How close to the plant base shall I lay my mulch?
When it comes to mulching potted plants, there is some debate over how close to the base the mulch should be applied. Some people say to leave a few inches between the mulch and the plant, while others recommend applying the mulch right up against the base of the plant. There are pros and cons to both methods.
We prefer to lay mulch inches away from the base to reduce the risk of fungus and the risk of rotting the trunk.
Mulching your plants helps keep the soil cool and moist, and it also helps create a healthy environment for your plants by suppressing weed growth and retaining moisture. If you apply mulch too far away from the base of the plant, it can wash away in heavy rains or windstorms. On the other hand, if you apply mulch too close to the base of the plant, it can cause root rot and other problems.
In conclusion, it is important to choose the best mulch for potted plants in order to protect them and keep them healthy.
There are many different types of mulch materials available for your gardening needs, so it is important to consider what will work best for each individual plant.
We have provided you with 6 mulch solutions. You just need to choose one.
Overall, any of these mulches will work well for potted plants. However, if you are looking for a quick and easy organic option, vermiculite or rice hulls are good choices.
If you prefer a natural look, Spanish moss or EZ-straw make great mulches. EZ-Straw is a really good mulch for planting seeds too, so consider this mulch if you are about to plant your flowers. What we like about the Straw is that you can put it in your pot to decompose and release some fertilizer to help your plant grow.

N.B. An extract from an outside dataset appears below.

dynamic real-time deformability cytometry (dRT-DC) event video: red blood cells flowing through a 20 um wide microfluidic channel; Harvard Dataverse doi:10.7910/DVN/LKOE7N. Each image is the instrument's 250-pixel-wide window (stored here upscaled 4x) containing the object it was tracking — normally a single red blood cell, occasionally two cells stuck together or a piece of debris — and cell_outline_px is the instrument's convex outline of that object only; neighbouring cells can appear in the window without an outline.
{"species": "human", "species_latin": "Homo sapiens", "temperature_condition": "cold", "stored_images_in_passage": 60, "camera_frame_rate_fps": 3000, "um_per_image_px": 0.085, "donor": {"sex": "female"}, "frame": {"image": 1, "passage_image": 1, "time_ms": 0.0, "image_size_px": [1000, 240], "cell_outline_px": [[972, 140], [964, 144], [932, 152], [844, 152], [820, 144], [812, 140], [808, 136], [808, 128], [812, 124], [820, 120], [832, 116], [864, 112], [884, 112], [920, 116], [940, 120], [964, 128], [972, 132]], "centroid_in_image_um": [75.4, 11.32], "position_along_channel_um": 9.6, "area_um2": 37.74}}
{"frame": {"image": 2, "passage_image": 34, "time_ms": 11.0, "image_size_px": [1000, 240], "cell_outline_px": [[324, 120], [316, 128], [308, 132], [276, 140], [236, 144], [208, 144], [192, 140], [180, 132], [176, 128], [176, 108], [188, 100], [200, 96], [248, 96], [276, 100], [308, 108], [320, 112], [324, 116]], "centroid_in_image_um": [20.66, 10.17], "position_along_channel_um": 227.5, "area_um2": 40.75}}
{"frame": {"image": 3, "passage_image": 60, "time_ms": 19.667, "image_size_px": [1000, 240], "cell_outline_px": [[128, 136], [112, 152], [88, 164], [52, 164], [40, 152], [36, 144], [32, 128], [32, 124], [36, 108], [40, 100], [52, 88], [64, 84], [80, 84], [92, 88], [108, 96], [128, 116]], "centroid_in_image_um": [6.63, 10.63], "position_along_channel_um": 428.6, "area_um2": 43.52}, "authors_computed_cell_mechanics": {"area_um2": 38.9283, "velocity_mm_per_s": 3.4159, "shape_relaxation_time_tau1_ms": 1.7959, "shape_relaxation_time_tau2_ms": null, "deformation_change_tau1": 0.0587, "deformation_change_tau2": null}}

The Orchiata New Zealand Pinus Radiata Bark is really good if you want to bring some style to your pots with weed suppression and water retention. The color and the finishing will be great.
By the way, in some cases, it may be necessary to use more than one type of mulch in order to achieve the desired results. For instance, you can use the EZ-straw for planting your seeds. When the plant or flowers grows, you can use the Orchiata Bark to give the top of the soil some nice and trendy looking.